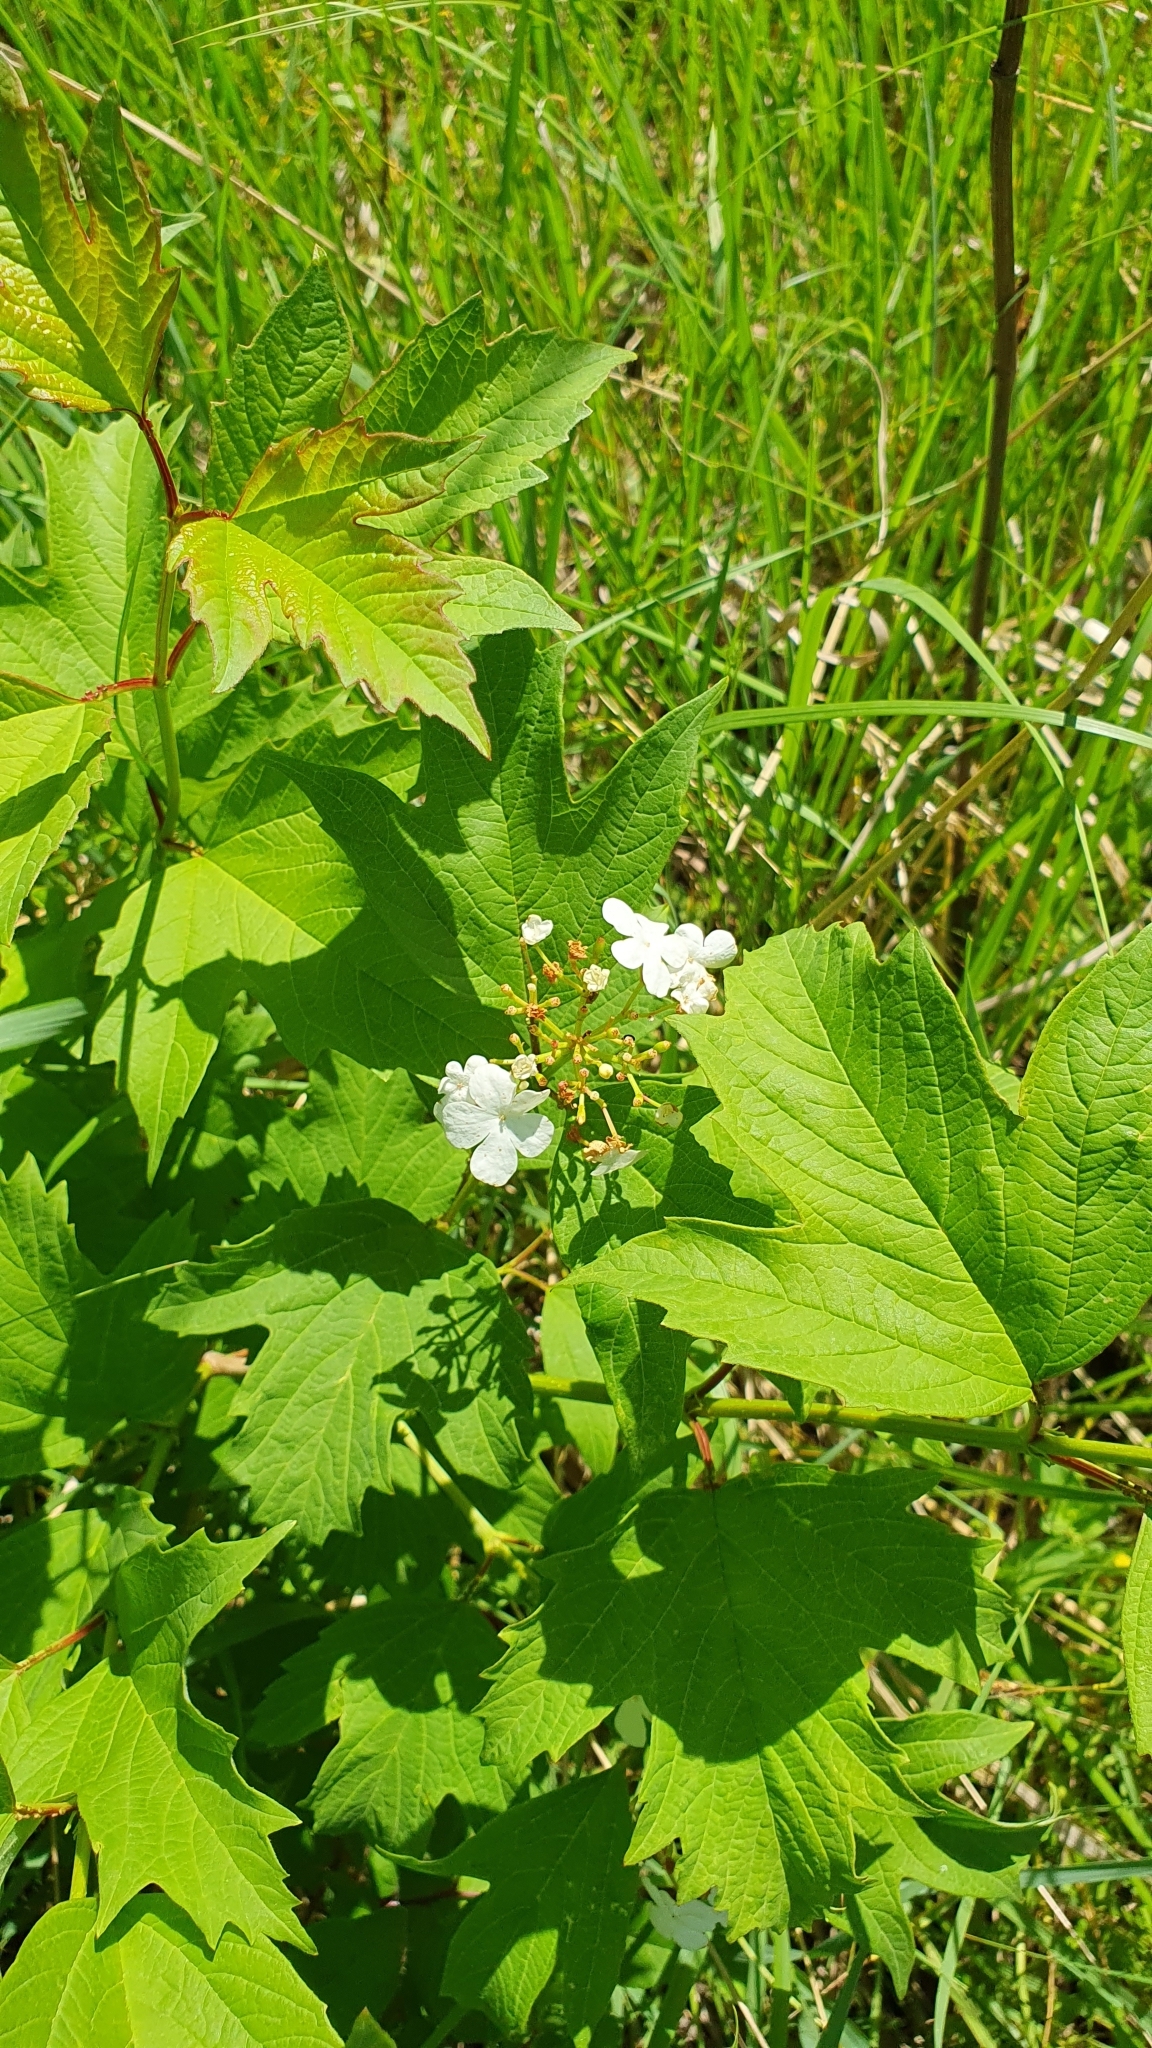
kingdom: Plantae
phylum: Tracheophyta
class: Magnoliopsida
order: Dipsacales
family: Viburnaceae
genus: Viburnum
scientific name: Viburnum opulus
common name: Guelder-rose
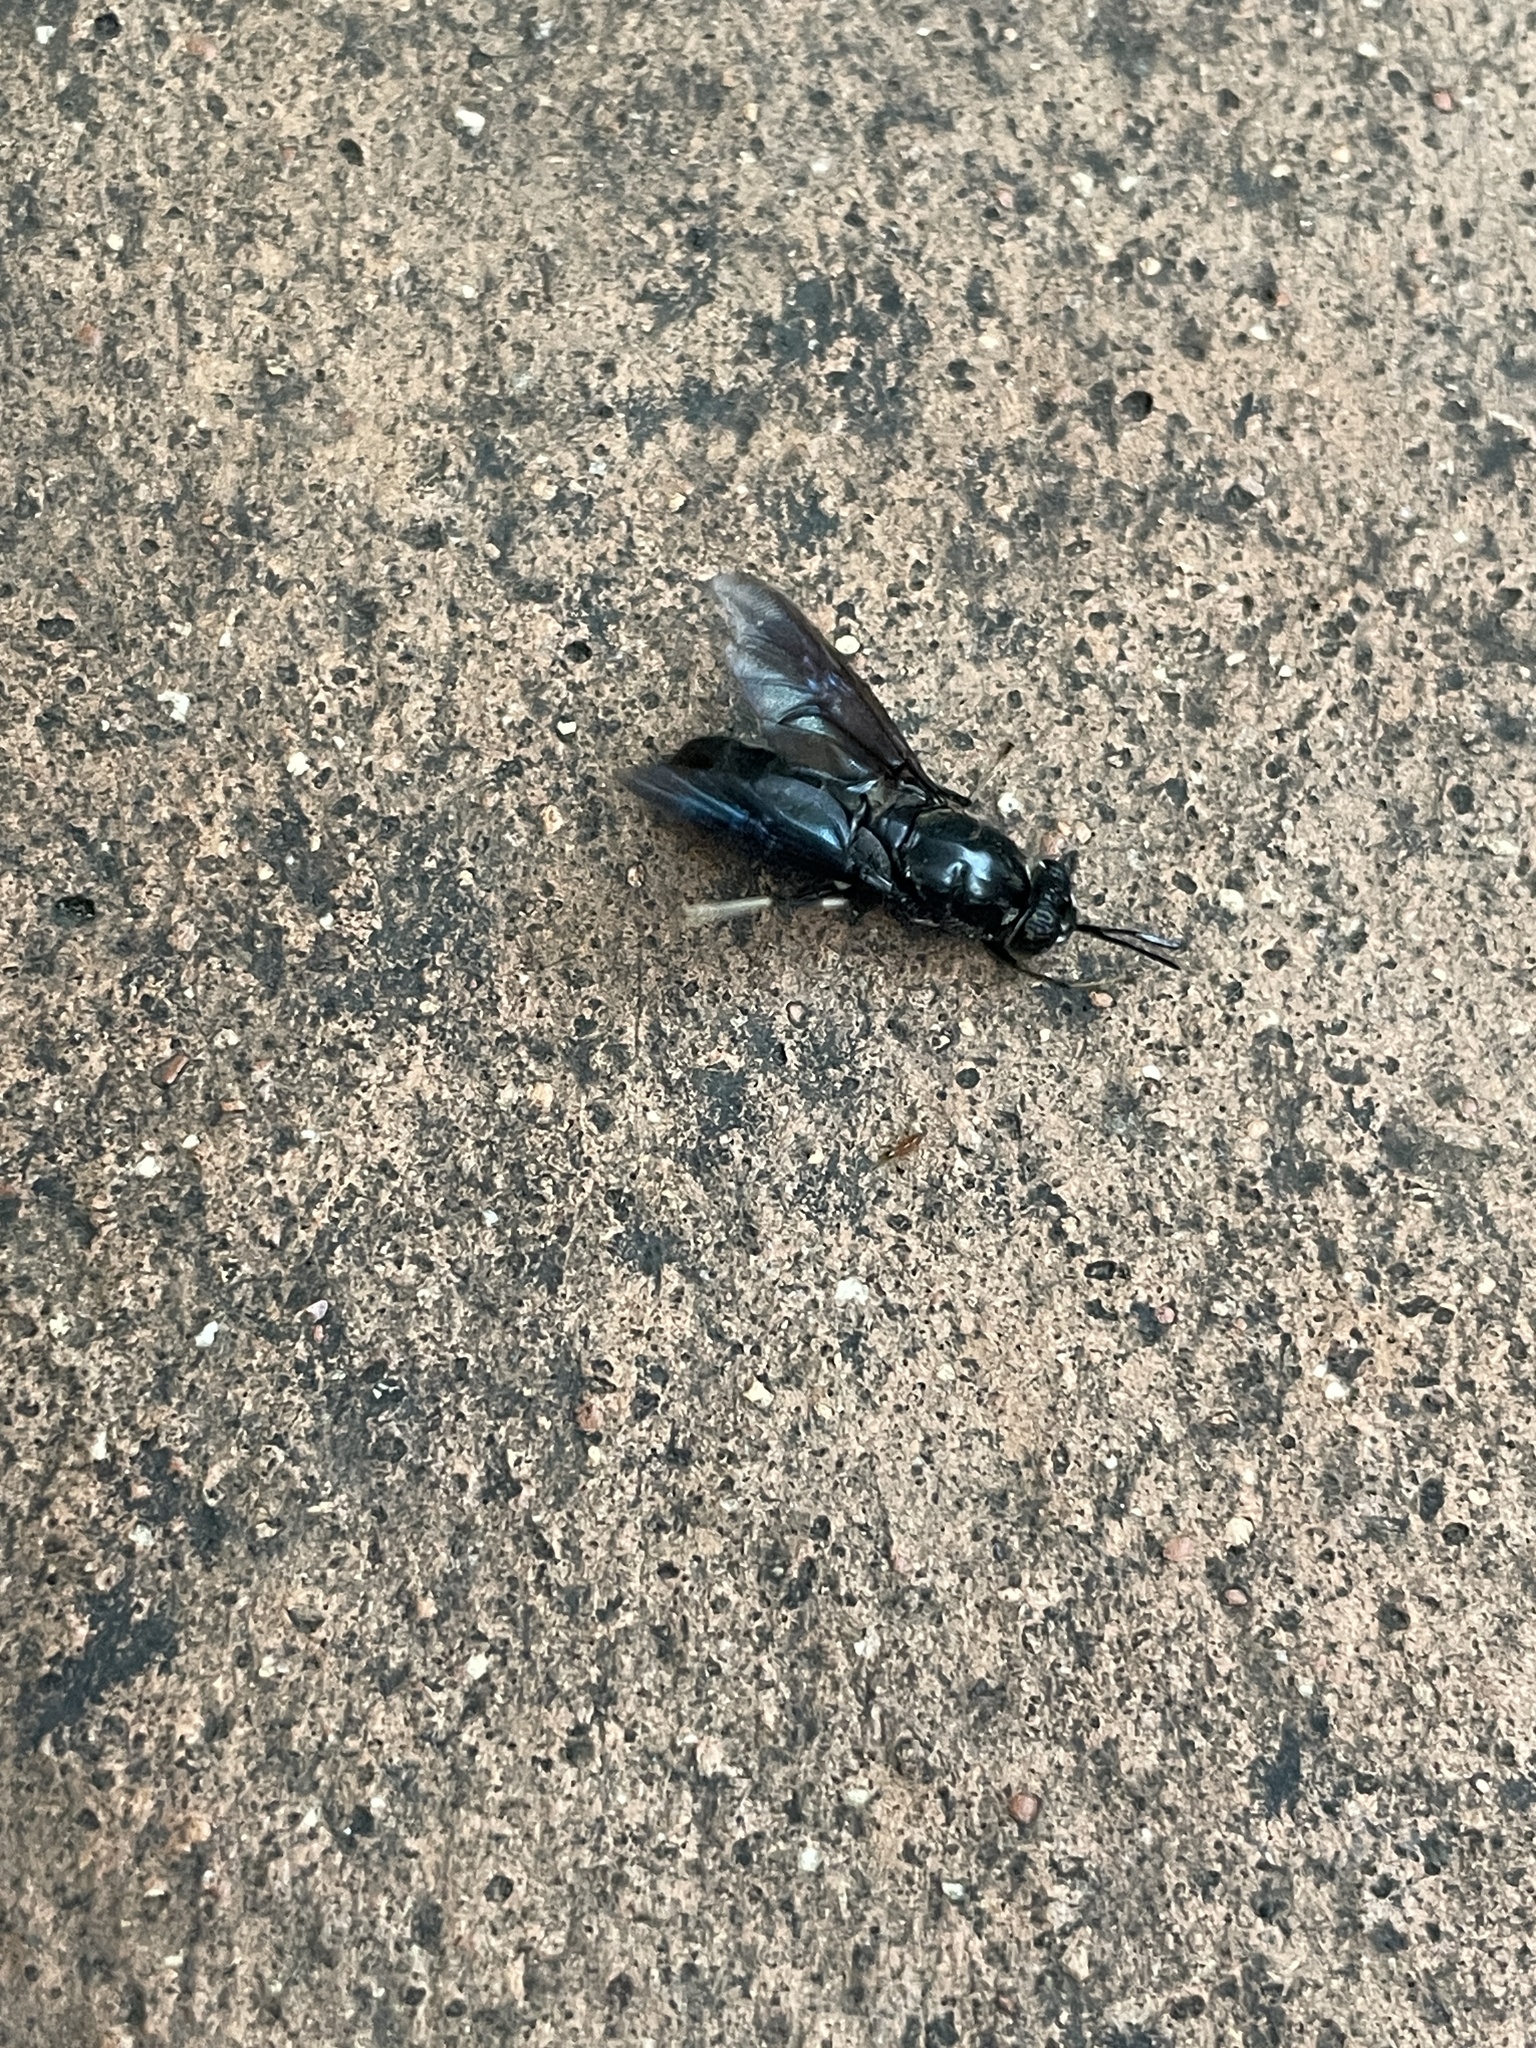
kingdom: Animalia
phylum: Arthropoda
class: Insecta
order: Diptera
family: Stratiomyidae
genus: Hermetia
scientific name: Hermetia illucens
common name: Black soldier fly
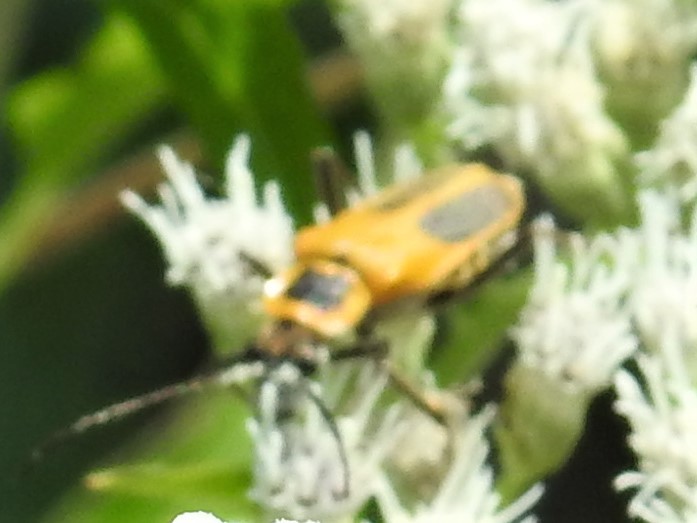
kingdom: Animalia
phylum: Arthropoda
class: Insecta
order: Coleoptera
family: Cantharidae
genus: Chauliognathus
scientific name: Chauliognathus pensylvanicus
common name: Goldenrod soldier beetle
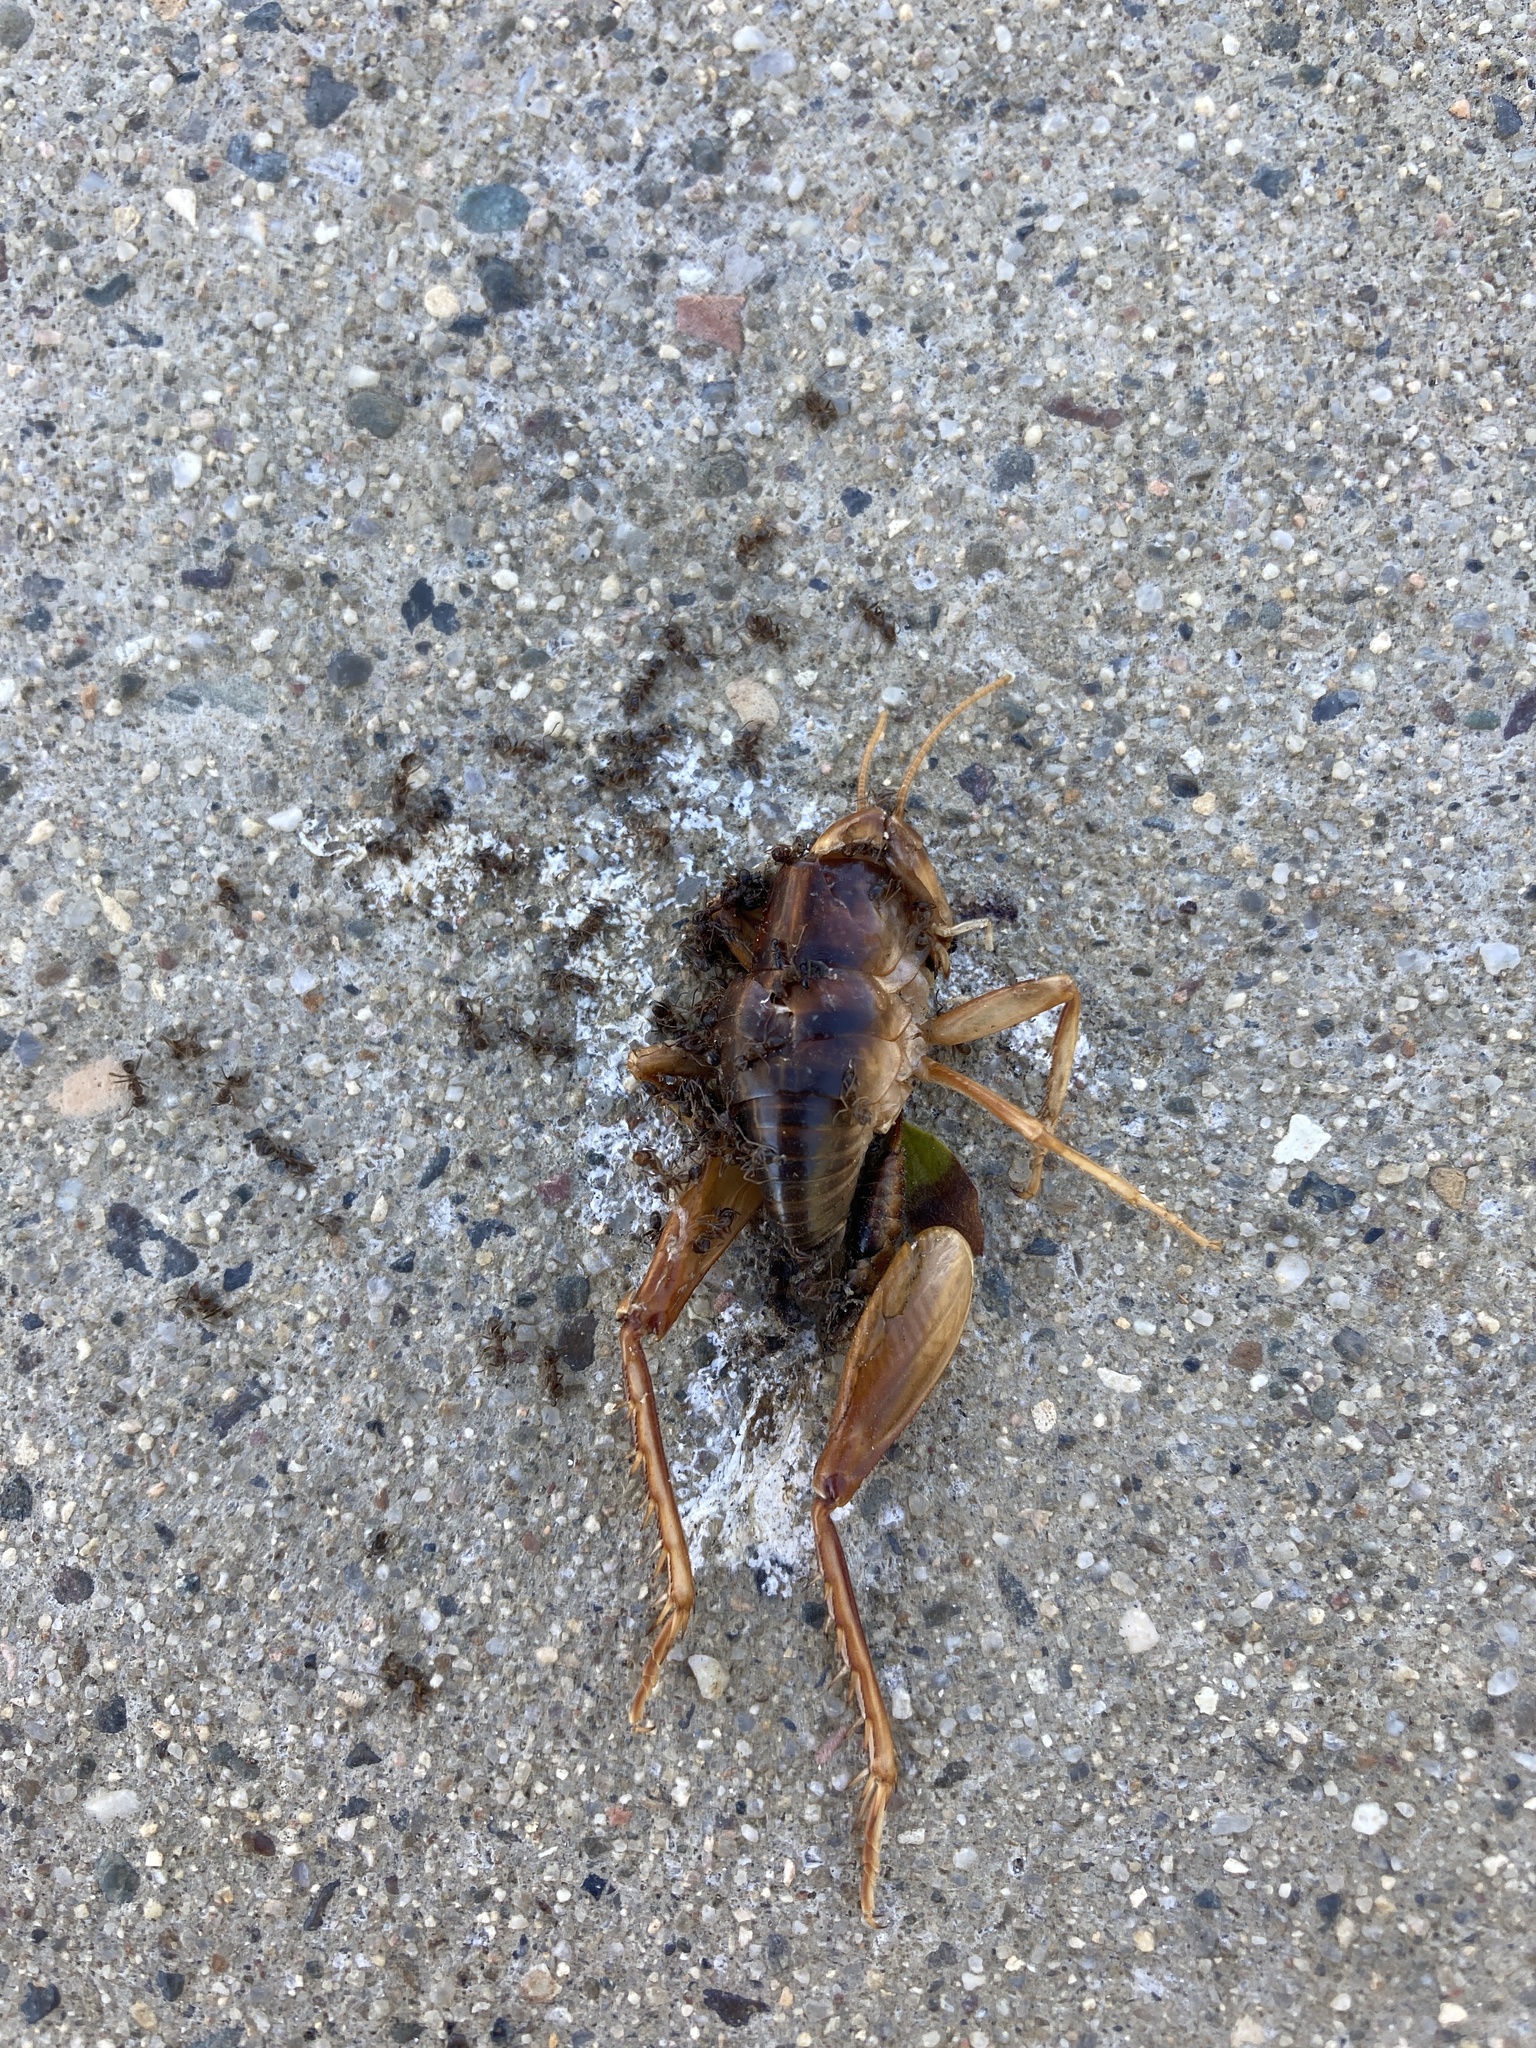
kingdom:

- [What the task asks]: Identify every line in the records that contains the string "common" and copy each one. Matching is case-sensitive.

- [Reply to the task]:
common name: Guelder-rose
common name: Black soldier fly
common name: Goldenrod soldier beetle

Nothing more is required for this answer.